- _Task details_
Copy each line of the following data that contains "different".

BEGIN Raw data

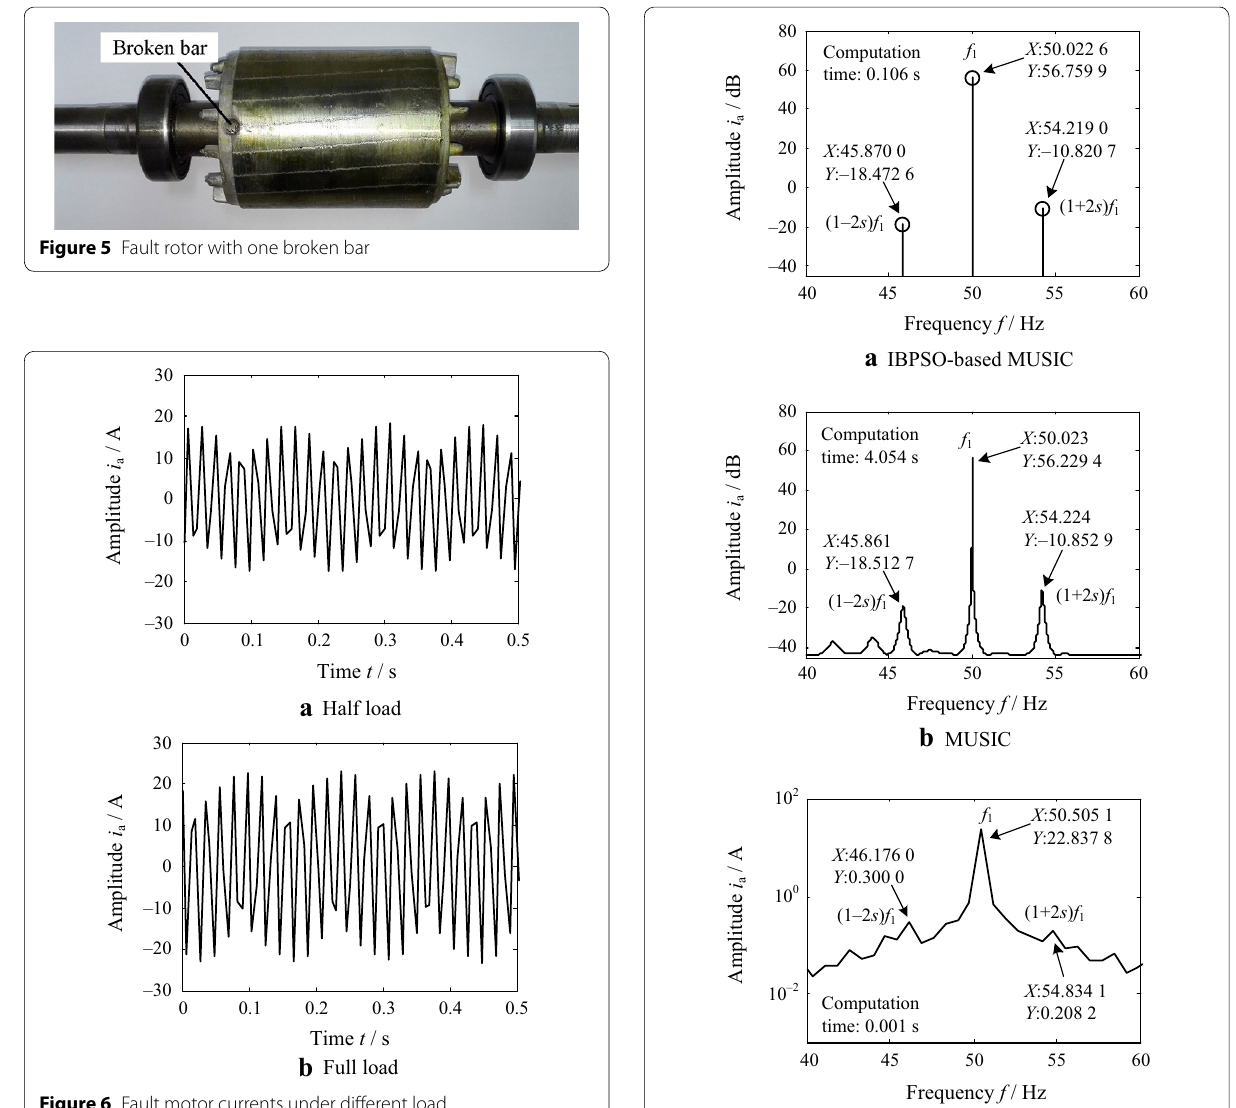
Figure 6 Fault motor currents under different load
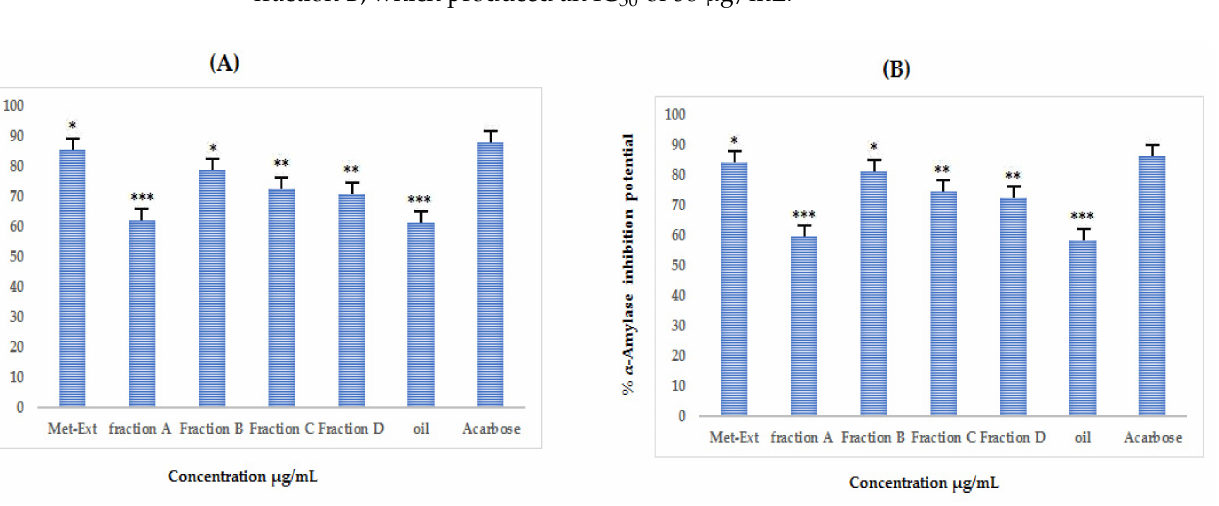
Figure 8. ( A ) % α -glucosidase inhibition potential and ( B ) % α -amylase inhibition potential of crude extract, purified fractions (A, B, C, and D), and oil fraction of A. articulata at different concentrations. The data are represented as mean ± SEM, n = 3. Values are significantly different as compared to positive control * p < 0.05, ** p < 0.01, *** p <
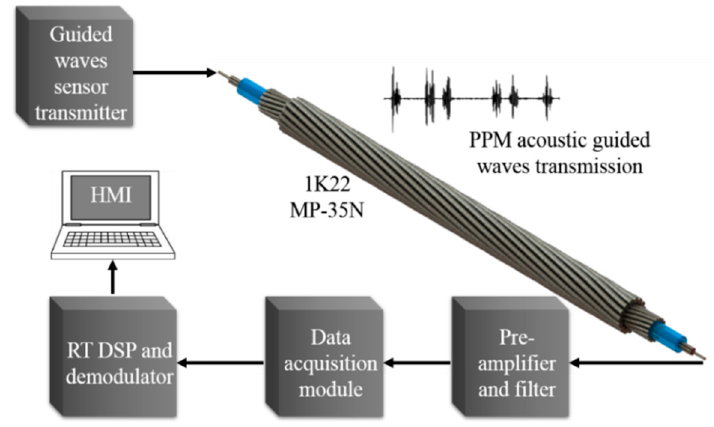
Figure 4. Automatic data transmission guided waves communication system block diagram.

END Raw data

- _Answer space_
Figure 6 Fault motor currents under different load
Figure 8. ( A ) % α -glucosidase inhibition potential and ( B ) % α -amylase inhibition potential of crude extract, purified fractions (A, B, C, and D), and oil fraction of A. articulata at different concentrations. The data are represented as mean ± SEM, n = 3. Values are significantly different as compared to positive control * p < 0.05, ** p < 0.01, *** p <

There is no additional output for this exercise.